OneToOne mapping has unique constraint when generating schema

Have mapping
EntityA
@OneToOne
@JoinColumn(name=“ent_b_id”)
EntityB entB;

EntityB
@OneToOne
@JoinColumn(name=“ent_a_id”)
EntityA entA;

According to migration docs for hibernate 6.2.2

" Previous versions of Hibernate did not create a UNIQUE constraint on the database for logical[1] one-to-one associations marked as optional. That is not correct from a modeling perspective as the foreign-key should be constrained as unique. Starting in 6.2, those UNIQUE constraints are now created.

If this causes problems for an application, creation of the UNIQUE constraint can be skipped using @jakarta.persistence.ForeignKey(NO_CONSTRAINT)."

The question is where & how can I apply @ForeignKey annotation so unique constraint generation will be skipped ?
So far I tried to apply it to @JoinColumn on both sides and it gives 0 effect I still see in the logs that schema is generated with unique constraint:

    create table EntityA (
        ent_d_id bigint unique,
    create table EntityD (
        ent_a_id bigint unique,

And of course I’m not allowed to insert 2 records that violates this constraint…
Is there way to get rid of that constraint without re-mapping to OneToMany and ManyToOne ? as it seems ManyToOne doesn’t generate unique constraint…

The migration guide text for this seems a bit confusing, as @ForeignKey(NO_CONSTRAINT) has no effect on uniqueness.
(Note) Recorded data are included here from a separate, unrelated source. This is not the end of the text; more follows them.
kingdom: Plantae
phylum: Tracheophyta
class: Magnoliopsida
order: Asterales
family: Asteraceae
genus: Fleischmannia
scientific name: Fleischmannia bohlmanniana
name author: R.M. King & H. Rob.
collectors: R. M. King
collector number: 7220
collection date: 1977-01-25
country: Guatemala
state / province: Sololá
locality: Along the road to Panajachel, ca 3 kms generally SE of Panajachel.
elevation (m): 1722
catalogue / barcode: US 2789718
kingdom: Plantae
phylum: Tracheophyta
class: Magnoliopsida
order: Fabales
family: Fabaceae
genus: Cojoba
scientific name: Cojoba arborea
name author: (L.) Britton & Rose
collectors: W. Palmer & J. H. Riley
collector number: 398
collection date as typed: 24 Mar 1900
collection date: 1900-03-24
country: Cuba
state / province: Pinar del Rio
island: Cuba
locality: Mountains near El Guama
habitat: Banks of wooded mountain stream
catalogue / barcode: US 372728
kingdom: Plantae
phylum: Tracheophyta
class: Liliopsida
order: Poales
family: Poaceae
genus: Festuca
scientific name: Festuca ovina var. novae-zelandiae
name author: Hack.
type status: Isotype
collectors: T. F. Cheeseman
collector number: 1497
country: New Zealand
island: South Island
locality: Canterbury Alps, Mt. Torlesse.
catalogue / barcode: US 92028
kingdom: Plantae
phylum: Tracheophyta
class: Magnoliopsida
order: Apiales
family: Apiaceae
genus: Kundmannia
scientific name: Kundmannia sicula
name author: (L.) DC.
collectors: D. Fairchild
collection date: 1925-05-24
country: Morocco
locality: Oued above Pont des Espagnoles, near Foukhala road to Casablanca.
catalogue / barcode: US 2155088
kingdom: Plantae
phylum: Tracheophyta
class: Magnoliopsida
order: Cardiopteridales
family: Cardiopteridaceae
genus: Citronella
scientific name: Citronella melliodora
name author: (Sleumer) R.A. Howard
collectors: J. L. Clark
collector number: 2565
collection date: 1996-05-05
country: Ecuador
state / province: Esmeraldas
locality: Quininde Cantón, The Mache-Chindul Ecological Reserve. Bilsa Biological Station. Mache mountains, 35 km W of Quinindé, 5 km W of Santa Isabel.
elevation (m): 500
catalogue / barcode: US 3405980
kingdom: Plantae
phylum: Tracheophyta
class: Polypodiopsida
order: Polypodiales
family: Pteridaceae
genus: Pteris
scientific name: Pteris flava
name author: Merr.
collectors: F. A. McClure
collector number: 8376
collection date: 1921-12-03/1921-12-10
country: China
I’ll make sure this is fixed.

If you don’t have unique values, you must map it as @ManyToOne, otherwise you might run into other problems.

That would be fine, but when hibernate persist within the same transaction delete of the old record and creation of new one with the same value in unique constraint column , db will flag it with constraint violation. is the only way to have manual ddl correction ?

If you delete and re-add values, you’re likely doing something wrong. Why can’t you just update the existing data structures to let Hibernate ORM work out the necessary update statements?
The unique constraint is correct and necessary to guarantee the data integrity as well as improve performance. If you want to go without seat-belts, then you will have to change the DDL manually.
Alternatively, why don’t you simply flush the session after you’re done with deletion? I guess the constraint violation only happens because statements are not correctly ordered, i.e. the insert happens before the delete?